*PAGE*.
--- BEGIN ---

[llvm] f0ba1ae - [PowerPC] folding rlwinm + rlwinm to rlwinm

via llvm-commits llvm-commits at lists.llvm.org
Tue Dec 3 18:51:30 PST 2019


Author: czhengsz
Date: 2019-12-03T21:51:19-05:00
New Revision: f0ba1aec35d599353b6c5eca8286791b1c410b7c

URL: https://github.com/llvm/llvm-project/commit/f0ba1aec35d599353b6c5eca8286791b1c410b7c
DIFF: https://github.com/llvm/llvm-project/commit/f0ba1aec35d599353b6c5eca8286791b1c410b7c.diff

LOG: [PowerPC] folding rlwinm + rlwinm to rlwinm

  For example:
    x3 = rlwinm x3, 27, 5, 31
    x3 = rlwinm x3, 19, 0, 12
  can be combined to
    x3 = rlwinm x3, 14, 0, 12

Reviewed by: steven.zhang, lkail

Differential Revision: https://reviews.llvm.org/D70374

Added: 
    llvm/test/CodeGen/PowerPC/fold-rlwinm.mir

Modified: 
    llvm/lib/Target/PowerPC/PPCMIPeephole.cpp
    llvm/test/CodeGen/PowerPC/fold-rlwinm-1.ll

Removed: 
    


################################################################################
diff  --git a/llvm/lib/Target/PowerPC/PPCMIPeephole.cpp b/llvm/lib/Target/PowerPC/PPCMIPeephole.cpp
index 6aa2fdcbec82..7eeff007b78f 100644
--- a/llvm/lib/Target/PowerPC/PPCMIPeephole.cpp
+++ b/llvm/lib/Target/PowerPC/PPCMIPeephole.cpp
@@ -18,6 +18,7 @@
 //
 //===---------------------------------------------------------------------===//
 
+#include "MCTargetDesc/PPCMCTargetDesc.h"
 #include "MCTargetDesc/PPCPredicates.h"
 #include "PPC.h"
 #include "PPCInstrBuilder.h"
@@ -806,6 +807,143 @@ bool PPCMIPeephole::simplifyCode(void) {
                       combineSEXTAndSHL(MI, ToErase);
         break;
       }
+      case PPC::RLWINM:
+      case PPC::RLWINMo:
+      case PPC::RLWINM8:
+      case PPC::RLWINM8o: {
+        unsigned FoldingReg = MI.getOperand(1).getReg();
+        if (!Register::isVirtualRegister(FoldingReg))
+          break;
+
+        MachineInstr *SrcMI = MRI->getVRegDef(FoldingReg);
+        if (SrcMI->getOpcode() != PPC::RLWINM &&
+            SrcMI->getOpcode() != PPC::RLWINMo &&
+            SrcMI->getOpcode() != PPC::RLWINM8 &&
+            SrcMI->getOpcode() != PPC::RLWINM8o)

--- END ---

*RECORDS*.
--- BEGIN ---

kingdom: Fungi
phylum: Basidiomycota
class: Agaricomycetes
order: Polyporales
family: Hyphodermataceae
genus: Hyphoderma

--- END ---

*AIM OF THE TASK*. For each statement below, state whether it agrees with the PowerPC commit page above, answering yes or no and quoting the words of the page that decide it. 1. The change was reviewed by steven.zhang and lkail. 2. The file llvm/test/CodeGen/PowerPC/fold-rlwinm.mir is listed as removed. 3. In the example, the combined instruction uses a rotate amount of 14.

*EXPECTED OUTPUT*.
1. Yes: "Reviewed by: steven.zhang, lkail"
2. No: "Added: 
    llvm/test/CodeGen/PowerPC/fold-rlwinm.mir"
3. Yes: "x3 = rlwinm x3, 14, 0, 12"